宗教と芸術

 今日まで、宗教と芸術とはあまり縁がないように多くの人に思われて来たが、私はこれは大いに間違っていると思う。人間の情操を高め、生活を豊かにし、人生を楽しく意義あらしむるものは、実に芸術の使命であろう。春の花、秋の紅葉<もみじ>、海山の風景を眺むる時、文芸美術の素養<そよう>ある人にしてその目を通す時、言い知れぬ楽しさの湧くものである。我等が理想とする地上天国は、「芸術の世界」と言っても過言ではない程のもので、よく言う真善美の世界とはそれであって、芸術こそ美の現われである。しかるに今日迄案外閑却<あんがいかんきゃく>されていたのは如何<いか>なる訳であろうか。昔の高僧は絵を画<えが>き、彫刻を得意とし、堂宇<どうう>まで設計するというように、美の方面に対して驚くべき天才を発揮している。その中で最も傑出<けっしゅつ>した宗教芸術家としてはかの聖徳太子であろう。太子の傑作として今も遣<のこ>っている奈良の法隆寺の建築や、その中にある絵画、彫刻等を見る時、今から千二百年以前に建造されたものとは到底想像も出来ない素晴しさは、何人も同感であろう。

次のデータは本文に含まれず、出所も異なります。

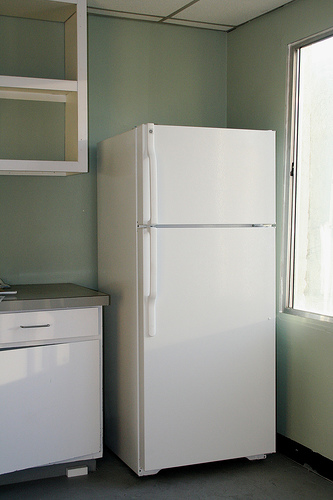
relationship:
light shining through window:
[1, 149, 280, 380] [290, 36, 332, 314]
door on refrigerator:
[138, 226, 277, 471] [93, 120, 284, 474]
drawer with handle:
[0, 306, 99, 344] [18, 322, 50, 328]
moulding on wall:
[273, 430, 330, 476] [276, 314, 332, 462]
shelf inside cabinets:
[0, 71, 76, 100] [0, 0, 89, 179]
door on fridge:
[138, 229, 196, 292] [123, 126, 260, 379]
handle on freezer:
[143, 145, 163, 215] [92, 122, 284, 232]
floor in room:
[171, 464, 292, 494] [15, 24, 319, 351]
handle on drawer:
[19, 323, 49, 328] [2, 300, 115, 357]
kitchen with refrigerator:
[2, 3, 331, 498] [75, 86, 320, 499]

 しかるに一方粗衣粗食、禁欲的生活をしながら教法を弘通<ぐつう>した聖者、名僧も多く輩出したので、芸術と宗教は甚だ縁遠いもののように思われる事になったものであろう。これらは真善はあっても美が無い訳である。

 この意味に於て、私は大いに芸術を鼓吹<こすい>しようと思っている。